▸ **PROBLEM DESCRIPTION**:
Although the entries contain pictures, return everything else in them verbatim and omit the pictures.

▸ **MATERIAL FOR THIS TASK**:
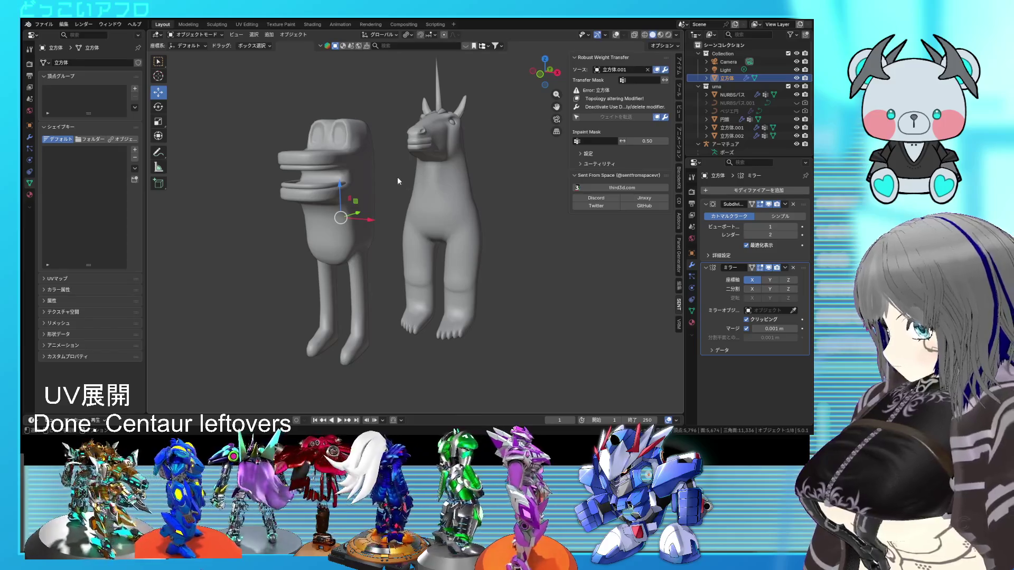
{"action": "mouse_move", "coordinate": [369, 197]}
{"action": "middle_mouse_down"}
{"action": "mouse_move", "coordinate": [357, 214]}
{"action": "mouse_move", "coordinate": [435, 220]}
{"action": "mouse_move", "coordinate": [427, 230]}
{"action": "mouse_move", "coordinate": [345, 183]}
{"action": "middle_mouse_up"}
{"action": "scroll", "coordinate": [344, 211], "scroll_direction": "up", "scroll_amount": 3}
{"action": "middle_click_drag", "start_coordinate": [352, 223], "coordinate": [317, 202]}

▸ **TASK RESPONSE**:
{"action": "mouse_move", "coordinate": [369, 197]}
{"action": "middle_mouse_down"}
{"action": "mouse_move", "coordinate": [357, 214]}
{"action": "mouse_move", "coordinate": [435, 220]}
{"action": "mouse_move", "coordinate": [427, 230]}
{"action": "mouse_move", "coordinate": [345, 183]}
{"action": "middle_mouse_up"}
{"action": "scroll", "coordinate": [344, 211], "scroll_direction": "up", "scroll_amount": 3}
{"action": "middle_click_drag", "start_coordinate": [352, 223], "coordinate": [317, 202]}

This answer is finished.